Items from a data source:
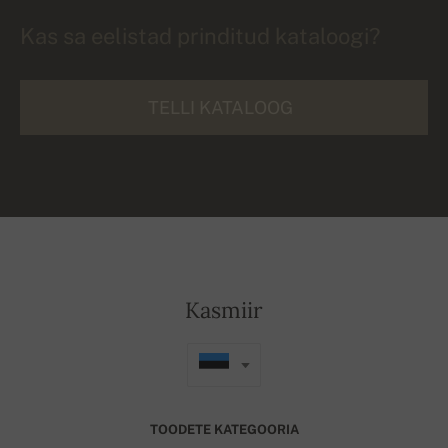
Kas sa eelistad prinditud kataloogi?
TELLI KATALOOG
Kasmiir
TOODETE KATEGOORIA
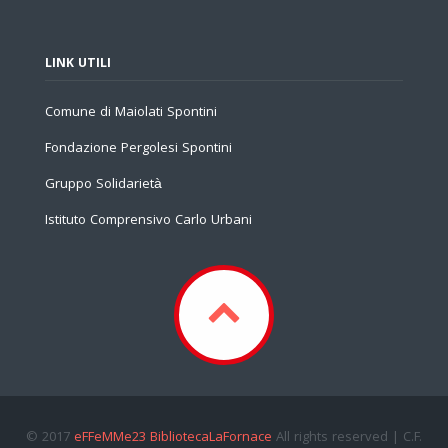
LINK UTILI
Comune di Maiolati Spontini
Fondazione Pergolesi Spontini
Gruppo Solidarietà
Istituto Comprensivo Carlo Urbani
© 2017
eFFeMMe23 BibliotecaLaFornace
All rights reserved | C.F.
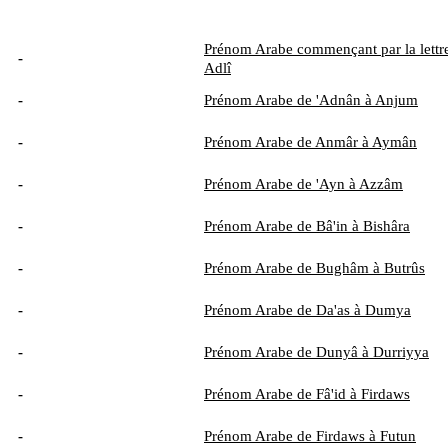
Prénom Arabe commençant par la lettre
-
Adlî
-
Prénom Arabe de 'Adnân à Anjum
-
Prénom Arabe de Anmâr à Aymân
-
Prénom Arabe de 'Ayn à Azzâm
-
Prénom Arabe de Bâ'in à Bishâra
-
Prénom Arabe de Bughâm à Butrûs
-
Prénom Arabe de Da'as à Dumya
-
Prénom Arabe de Dunyâ à Durriyya
-
Prénom Arabe de Fâ'id à Firdaws
-
Prénom Arabe de Firdaws à Futun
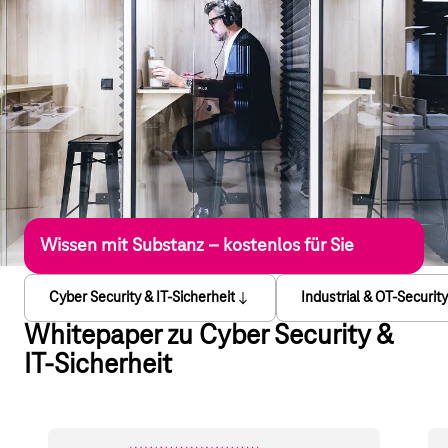
Wissen mit Substanz – kostenlos für Sie
Cyber Security & IT-Sicherheit
Industrial & OT-Security
Whitepaper zu Cyber Security &
IT-Sicherheit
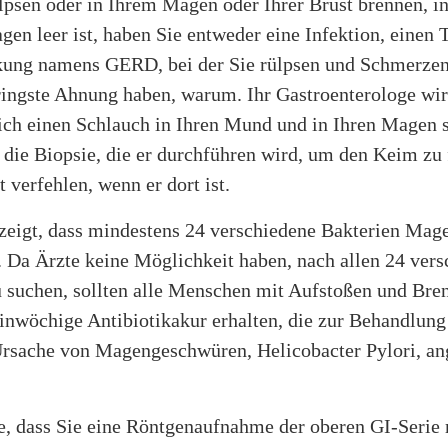
lpsen oder in Ihrem Magen oder Ihrer Brust brennen, i
en leer ist, haben Sie entweder eine Infektion, einen
kung namens GERD, bei der Sie rülpsen und Schmerze
eringste Ahnung haben, warum. Ihr Gastroenterologe wi
ich einen Schlauch in Ihren Mund und in Ihren Magen 
 die Biopsie, die er durchführen wird, um den Keim zu
 verfehlen, wenn er dort ist.
zeigt, dass mindestens 24 verschiedene Bakterien Ma
. Da Ärzte keine Möglichkeit haben, nach allen 24 ver
u suchen, sollten alle Menschen mit Aufstoßen und Bre
inwöchige Antibiotikakur erhalten, die zur Behandlung
Ursache von Magengeschwüren, Helicobacter Pylori, a
e, dass Sie eine Röntgenaufnahme der oberen GI-Seri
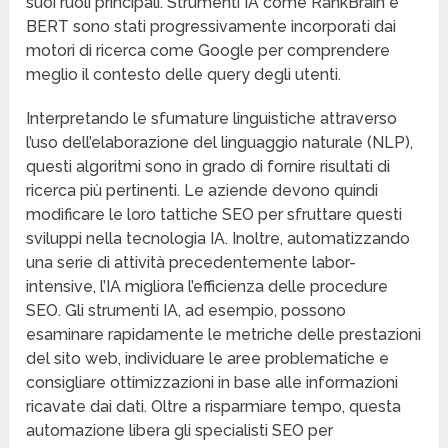
suoi ruoli principali. Strumenti IA come RankBrain e
BERT sono stati progressivamente incorporati dai
motori di ricerca come Google per comprendere
meglio il contesto delle query degli utenti.
Interpretando le sfumature linguistiche attraverso
l’uso dell’elaborazione del linguaggio naturale (NLP),
questi algoritmi sono in grado di fornire risultati di
ricerca più pertinenti. Le aziende devono quindi
modificare le loro tattiche SEO per sfruttare questi
sviluppi nella tecnologia IA. Inoltre, automatizzando
una serie di attività precedentemente labor-
intensive, l’IA migliora l’efficienza delle procedure
SEO. Gli strumenti IA, ad esempio, possono
esaminare rapidamente le metriche delle prestazioni
del sito web, individuare le aree problematiche e
consigliare ottimizzazioni in base alle informazioni
ricavate dai dati. Oltre a risparmiare tempo, questa
automazione libera gli specialisti SEO per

_TASK BRIEF_:
Edit the lines above so that each occurrence of "Prénom Arabe" reads "Nom arabe" and nothing else changes. Omit the pictures from your answer.

_FINISHED TASK_:
Kas sa eelistad prinditud kataloogi?
TELLI KATALOOG
Kasmiir
TOODETE KATEGOORIA
LINK UTILI
Comune di Maiolati Spontini
Fondazione Pergolesi Spontini
Gruppo Solidarietà
Istituto Comprensivo Carlo Urbani
© 2017
eFFeMMe23 BibliotecaLaFornace
All rights reserved | C.F.
Nom arabe commençant par la lettre
-
Adlî
-
Nom arabe de 'Adnân à Anjum
-
Nom arabe de Anmâr à Aymân
-
Nom arabe de 'Ayn à Azzâm
-
Nom arabe de Bâ'in à Bishâra
-
Nom arabe de Bughâm à Butrûs
-
Nom arabe de Da'as à Dumya
-
Nom arabe de Dunyâ à Durriyya
-
Nom arabe de Fâ'id à Firdaws
-
Nom arabe de Firdaws à Futun
Wissen mit Substanz – kostenlos für Sie
Cyber Security & IT-Sicherheit
Industrial & OT-Security
Whitepaper zu Cyber Security &
IT-Sicherheit
lpsen oder in Ihrem Magen oder Ihrer Brust brennen, i
en leer ist, haben Sie entweder eine Infektion, einen
kung namens GERD, bei der Sie rülpsen und Schmerze
eringste Ahnung haben, warum. Ihr Gastroenterologe wi
ich einen Schlauch in Ihren Mund und in Ihren Magen 
 die Biopsie, die er durchführen wird, um den Keim zu
 verfehlen, wenn er dort ist.
zeigt, dass mindestens 24 verschiedene Bakterien Ma
. Da Ärzte keine Möglichkeit haben, nach allen 24 ver
u suchen, sollten alle Menschen mit Aufstoßen und Bre
inwöchige Antibiotikakur erhalten, die zur Behandlung
Ursache von Magengeschwüren, Helicobacter Pylori, a
e, dass Sie eine Röntgenaufnahme der oberen GI-Seri
suoi ruoli principali. Strumenti IA come RankBrain e
BERT sono stati progressivamente incorporati dai
motori di ricerca come Google per comprendere
meglio il contesto delle query degli utenti.
Interpretando le sfumature linguistiche attraverso
l’uso dell’elaborazione del linguaggio naturale (NLP),
questi algoritmi sono in grado di fornire risultati di
ricerca più pertinenti. Le aziende devono quindi
modificare le loro tattiche SEO per sfruttare questi
sviluppi nella tecnologia IA. Inoltre, automatizzando
una serie di attività precedentemente labor-
intensive, l’IA migliora l’efficienza delle procedure
SEO. Gli strumenti IA, ad esempio, possono
esaminare rapidamente le metriche delle prestazioni
del sito web, individuare le aree problematiche e
consigliare ottimizzazioni in base alle informazioni
ricavate dai dati. Oltre a risparmiare tempo, questa
automazione libera gli specialisti SEO per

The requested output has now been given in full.